Supplied passage:
%%
Ewins stated she was honored to have served as chief.

"Over the past two years, we have made great strides, even amid challenging times for our nation and our community," she stated in the release. "And it is you — my colleagues, my officers ... my friends — who have done the heavy lifting. I will be stepping down as chief of this department and moving on. This was not an easy decision, but I have determined it is the best one."

She called Lincoln's department "one of the best."

"Your hard work and dedication to this community is evident, and felt, every day. I will always value each and every one of you. And I know that you determine the course of this department. Do your best and do what is right — no matter what you confront. I believe in you," she stated. "In addition to the law enforcement professionals with whom I have served, I very much want to thank the community — the people of Lincoln — for their support of this department and for my tenure as chief. It has been a pleasure to serve and be a part of this community. Thank you."

Baird thanked Ewins for her service.
%%
Given information:
%%
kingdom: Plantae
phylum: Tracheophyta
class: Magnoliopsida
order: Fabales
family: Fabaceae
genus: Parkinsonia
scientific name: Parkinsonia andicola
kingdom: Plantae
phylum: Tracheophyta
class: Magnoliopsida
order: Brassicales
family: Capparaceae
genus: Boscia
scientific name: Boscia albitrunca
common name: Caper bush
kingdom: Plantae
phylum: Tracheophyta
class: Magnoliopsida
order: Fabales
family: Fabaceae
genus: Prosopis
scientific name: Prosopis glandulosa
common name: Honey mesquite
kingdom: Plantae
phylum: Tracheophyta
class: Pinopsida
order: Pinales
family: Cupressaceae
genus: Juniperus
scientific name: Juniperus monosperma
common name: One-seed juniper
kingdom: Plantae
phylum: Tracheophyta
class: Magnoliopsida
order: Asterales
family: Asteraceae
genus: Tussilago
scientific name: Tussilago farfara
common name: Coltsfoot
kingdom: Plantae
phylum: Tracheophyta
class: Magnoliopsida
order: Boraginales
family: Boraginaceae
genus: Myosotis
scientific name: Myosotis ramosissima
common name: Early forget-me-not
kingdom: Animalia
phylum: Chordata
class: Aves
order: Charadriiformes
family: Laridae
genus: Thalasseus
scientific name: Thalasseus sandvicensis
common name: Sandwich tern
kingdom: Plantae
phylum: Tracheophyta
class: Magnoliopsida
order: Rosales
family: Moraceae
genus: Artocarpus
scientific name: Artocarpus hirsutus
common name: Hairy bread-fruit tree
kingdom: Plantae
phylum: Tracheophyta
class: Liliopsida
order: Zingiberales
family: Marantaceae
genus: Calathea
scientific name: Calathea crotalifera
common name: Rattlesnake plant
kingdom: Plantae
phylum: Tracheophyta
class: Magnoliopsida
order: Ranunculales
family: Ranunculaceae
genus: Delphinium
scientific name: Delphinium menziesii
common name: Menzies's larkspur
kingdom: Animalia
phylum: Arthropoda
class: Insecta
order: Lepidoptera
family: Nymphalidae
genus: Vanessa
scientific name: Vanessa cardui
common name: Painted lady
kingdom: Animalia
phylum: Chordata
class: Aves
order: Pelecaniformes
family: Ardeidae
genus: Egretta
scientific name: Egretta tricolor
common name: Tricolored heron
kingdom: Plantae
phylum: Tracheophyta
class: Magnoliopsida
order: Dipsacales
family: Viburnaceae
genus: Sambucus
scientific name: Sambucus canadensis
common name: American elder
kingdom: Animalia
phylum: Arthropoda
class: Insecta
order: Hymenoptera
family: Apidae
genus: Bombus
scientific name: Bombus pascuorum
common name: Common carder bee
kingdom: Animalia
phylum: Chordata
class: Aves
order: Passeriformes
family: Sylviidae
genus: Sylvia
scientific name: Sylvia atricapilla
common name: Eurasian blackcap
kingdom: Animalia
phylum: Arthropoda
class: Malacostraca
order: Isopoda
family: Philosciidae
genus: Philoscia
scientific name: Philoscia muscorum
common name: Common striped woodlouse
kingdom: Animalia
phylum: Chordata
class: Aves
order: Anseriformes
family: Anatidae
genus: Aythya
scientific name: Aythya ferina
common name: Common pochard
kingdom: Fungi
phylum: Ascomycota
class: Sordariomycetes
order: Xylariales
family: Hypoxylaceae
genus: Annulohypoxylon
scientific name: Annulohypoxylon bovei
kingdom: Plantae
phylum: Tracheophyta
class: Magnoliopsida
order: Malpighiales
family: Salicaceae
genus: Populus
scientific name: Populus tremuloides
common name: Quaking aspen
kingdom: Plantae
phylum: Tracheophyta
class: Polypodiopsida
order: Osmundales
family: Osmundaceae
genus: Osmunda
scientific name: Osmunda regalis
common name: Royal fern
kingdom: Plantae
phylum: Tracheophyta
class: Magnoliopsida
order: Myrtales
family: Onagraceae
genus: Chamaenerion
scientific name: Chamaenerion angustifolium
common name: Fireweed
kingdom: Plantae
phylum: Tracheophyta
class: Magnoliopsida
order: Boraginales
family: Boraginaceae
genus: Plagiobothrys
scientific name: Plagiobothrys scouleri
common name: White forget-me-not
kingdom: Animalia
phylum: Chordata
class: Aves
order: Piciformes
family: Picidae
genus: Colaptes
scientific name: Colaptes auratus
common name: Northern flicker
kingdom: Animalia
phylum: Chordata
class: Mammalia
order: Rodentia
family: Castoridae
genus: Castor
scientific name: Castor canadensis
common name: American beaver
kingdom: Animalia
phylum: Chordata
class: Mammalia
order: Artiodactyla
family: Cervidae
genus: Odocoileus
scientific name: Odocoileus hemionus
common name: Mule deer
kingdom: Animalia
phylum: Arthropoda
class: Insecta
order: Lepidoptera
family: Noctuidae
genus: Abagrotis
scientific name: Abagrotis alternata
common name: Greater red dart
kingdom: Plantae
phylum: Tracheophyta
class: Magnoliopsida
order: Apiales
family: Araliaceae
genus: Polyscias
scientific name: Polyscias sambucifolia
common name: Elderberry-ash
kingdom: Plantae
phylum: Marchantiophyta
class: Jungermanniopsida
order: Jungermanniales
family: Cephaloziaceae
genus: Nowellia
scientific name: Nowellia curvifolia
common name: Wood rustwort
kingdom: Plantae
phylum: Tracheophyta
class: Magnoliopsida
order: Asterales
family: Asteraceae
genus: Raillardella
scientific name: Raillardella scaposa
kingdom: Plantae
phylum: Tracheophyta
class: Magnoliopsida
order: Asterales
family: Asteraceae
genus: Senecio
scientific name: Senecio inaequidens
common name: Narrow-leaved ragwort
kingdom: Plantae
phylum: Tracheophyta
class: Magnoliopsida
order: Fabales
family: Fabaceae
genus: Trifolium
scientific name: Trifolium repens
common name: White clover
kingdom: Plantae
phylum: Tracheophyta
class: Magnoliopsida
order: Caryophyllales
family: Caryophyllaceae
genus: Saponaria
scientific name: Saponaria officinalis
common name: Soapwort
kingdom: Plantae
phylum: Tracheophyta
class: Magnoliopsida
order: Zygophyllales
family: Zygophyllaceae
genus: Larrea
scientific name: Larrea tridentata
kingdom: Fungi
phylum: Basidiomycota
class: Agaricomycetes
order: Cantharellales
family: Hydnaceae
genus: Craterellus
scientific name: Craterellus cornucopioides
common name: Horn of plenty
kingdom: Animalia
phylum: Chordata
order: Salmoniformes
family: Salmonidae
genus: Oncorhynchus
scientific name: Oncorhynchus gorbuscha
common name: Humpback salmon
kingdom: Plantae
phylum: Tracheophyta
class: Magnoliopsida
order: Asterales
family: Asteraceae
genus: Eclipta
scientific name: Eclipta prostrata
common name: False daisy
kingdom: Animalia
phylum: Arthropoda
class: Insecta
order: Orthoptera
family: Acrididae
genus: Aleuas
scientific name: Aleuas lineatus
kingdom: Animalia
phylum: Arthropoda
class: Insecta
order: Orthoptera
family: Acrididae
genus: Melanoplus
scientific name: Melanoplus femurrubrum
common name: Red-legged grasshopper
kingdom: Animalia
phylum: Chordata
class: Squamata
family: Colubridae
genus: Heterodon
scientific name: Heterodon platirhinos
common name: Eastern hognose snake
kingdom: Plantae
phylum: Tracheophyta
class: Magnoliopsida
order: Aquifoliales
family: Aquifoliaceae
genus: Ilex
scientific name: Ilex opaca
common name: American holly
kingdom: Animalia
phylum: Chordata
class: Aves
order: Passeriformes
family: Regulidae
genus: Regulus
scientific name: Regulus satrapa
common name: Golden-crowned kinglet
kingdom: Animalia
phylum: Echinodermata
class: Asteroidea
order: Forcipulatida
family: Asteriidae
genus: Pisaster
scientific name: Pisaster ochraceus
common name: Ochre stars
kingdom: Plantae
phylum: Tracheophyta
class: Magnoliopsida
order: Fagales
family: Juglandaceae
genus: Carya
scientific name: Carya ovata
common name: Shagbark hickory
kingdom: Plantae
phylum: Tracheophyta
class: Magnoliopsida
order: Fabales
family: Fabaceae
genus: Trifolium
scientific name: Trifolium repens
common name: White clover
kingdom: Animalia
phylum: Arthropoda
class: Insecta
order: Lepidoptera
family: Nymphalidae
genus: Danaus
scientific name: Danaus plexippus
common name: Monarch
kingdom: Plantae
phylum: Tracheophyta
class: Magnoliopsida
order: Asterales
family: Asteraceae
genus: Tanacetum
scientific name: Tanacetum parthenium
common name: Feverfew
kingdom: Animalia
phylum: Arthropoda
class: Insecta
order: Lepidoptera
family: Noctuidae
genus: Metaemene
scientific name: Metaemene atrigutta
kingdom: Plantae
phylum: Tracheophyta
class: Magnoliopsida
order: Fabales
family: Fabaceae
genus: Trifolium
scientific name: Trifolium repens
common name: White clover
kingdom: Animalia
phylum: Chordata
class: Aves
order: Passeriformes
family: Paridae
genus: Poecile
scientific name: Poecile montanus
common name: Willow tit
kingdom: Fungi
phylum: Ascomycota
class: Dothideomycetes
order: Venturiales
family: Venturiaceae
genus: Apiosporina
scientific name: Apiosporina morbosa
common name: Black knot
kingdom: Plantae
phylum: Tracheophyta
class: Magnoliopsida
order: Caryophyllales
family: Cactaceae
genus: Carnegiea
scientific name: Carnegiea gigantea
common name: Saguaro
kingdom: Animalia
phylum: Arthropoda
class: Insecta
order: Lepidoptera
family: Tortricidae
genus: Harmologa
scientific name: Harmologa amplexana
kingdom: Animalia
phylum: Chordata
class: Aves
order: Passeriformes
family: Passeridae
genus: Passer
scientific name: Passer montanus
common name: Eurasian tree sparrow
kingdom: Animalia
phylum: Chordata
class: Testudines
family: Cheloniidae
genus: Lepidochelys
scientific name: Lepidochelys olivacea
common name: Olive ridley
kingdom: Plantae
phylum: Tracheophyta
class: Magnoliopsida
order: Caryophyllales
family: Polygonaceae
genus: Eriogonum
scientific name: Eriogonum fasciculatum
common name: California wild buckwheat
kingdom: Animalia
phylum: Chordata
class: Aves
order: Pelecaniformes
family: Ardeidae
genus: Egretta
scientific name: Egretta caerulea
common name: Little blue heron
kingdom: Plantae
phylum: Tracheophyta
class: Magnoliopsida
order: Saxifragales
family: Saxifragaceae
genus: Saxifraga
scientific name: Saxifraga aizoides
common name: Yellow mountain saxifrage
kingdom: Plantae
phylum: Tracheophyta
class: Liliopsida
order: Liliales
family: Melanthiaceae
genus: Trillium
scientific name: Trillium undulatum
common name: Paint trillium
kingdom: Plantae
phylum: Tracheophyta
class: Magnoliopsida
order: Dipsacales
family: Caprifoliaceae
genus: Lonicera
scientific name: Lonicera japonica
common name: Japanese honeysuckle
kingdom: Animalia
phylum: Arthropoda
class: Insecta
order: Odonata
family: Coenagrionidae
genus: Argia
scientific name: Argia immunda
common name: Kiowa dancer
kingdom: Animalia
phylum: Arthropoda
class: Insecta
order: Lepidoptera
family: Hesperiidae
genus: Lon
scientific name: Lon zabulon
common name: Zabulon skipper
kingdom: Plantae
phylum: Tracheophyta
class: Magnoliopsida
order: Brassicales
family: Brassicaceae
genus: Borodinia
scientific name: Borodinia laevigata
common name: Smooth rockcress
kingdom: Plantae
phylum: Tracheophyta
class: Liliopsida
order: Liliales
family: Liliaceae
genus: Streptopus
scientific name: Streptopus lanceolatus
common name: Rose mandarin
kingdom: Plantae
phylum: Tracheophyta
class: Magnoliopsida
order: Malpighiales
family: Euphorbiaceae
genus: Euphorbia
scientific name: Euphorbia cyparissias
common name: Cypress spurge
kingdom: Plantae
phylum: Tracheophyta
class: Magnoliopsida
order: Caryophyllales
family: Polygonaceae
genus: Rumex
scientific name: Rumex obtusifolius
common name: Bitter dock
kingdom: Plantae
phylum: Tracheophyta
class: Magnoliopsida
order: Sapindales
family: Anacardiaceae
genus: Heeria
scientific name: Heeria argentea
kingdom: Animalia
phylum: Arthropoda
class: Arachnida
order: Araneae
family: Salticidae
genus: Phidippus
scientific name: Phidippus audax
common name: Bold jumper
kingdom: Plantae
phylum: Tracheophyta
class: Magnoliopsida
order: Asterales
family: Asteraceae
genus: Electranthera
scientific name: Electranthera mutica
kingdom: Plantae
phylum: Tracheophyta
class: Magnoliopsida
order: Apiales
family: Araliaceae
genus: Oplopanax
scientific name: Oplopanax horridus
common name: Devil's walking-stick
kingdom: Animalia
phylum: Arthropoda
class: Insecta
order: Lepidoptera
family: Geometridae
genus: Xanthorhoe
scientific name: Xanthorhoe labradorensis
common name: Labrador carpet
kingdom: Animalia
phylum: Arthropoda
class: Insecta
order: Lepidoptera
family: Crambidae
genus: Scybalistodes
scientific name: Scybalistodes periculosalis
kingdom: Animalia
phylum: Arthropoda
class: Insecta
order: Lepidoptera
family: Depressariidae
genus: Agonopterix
%%
Directives:
1: Reproduce the portion of the passage on the police chief's resignation starting at "She called Lincoln's" and ending at "for her service.".
2: Continue the passage on the police chief's resignation from its final sentence.

Set of answers:
1:
She called Lincoln's department "one of the best."

"Your hard work and dedication to this community is evident, and felt, every day. I will always value each and every one of you. And I know that you determine the course of this department. Do your best and do what is right — no matter what you confront. I believe in you," she stated. "In addition to the law enforcement professionals with whom I have served, I very much want to thank the community — the people of Lincoln — for their support of this department and for my tenure as chief. It has been a pleasure to serve and be a part of this community. Thank you."

Baird thanked Ewins for her service.

2:
"During her tenure, Chief Ewins and I worked to deliver the high level of public safety that we have here in Lincoln," Baird stated. "I thank her for her service to our community. Together we added officers, dispatchers, and support personnel positions to LPD's staff and negotiated a labor contract that made LPD officers the highest-paid law enforcement in the state. We also opened a new Northeast Team Station, secured additional equipment, and increased training for officers responding to mental health-related calls for service."

Baird appointed Michon Morrow, a veteran of Lincoln's police department since 1995, to serve as interim chief. Morrow called the department "an extension of my family."

"I care deeply about it and the community we serve. I am honored and humbled to be asked to serve in the acting role as Chief of Police," Morrow stated. "The Lincoln Police Department is a tremendous organization with very talented and dedicated staff who are proud to serve this City. They deserve my best. My best, while always a work in progress, is a product of many leaders and peers who supported and mentored me throughout my career. I am grateful to all of them and Mayor Leirion Gaylor Baird for placing their trust in me. I'm excited and look forward to working in partnership with the Mayor's Office, our community partners, and our team at LPD."

The Journal-Star reported that several now-former officers had issues with the department.

Internally, two former police officers had filed lawsuits alleging discrimination and harassment before Ewins was hired and, after she became chief, five more officers came forward with similar allegations and two more filed lawsuits, the paper reported.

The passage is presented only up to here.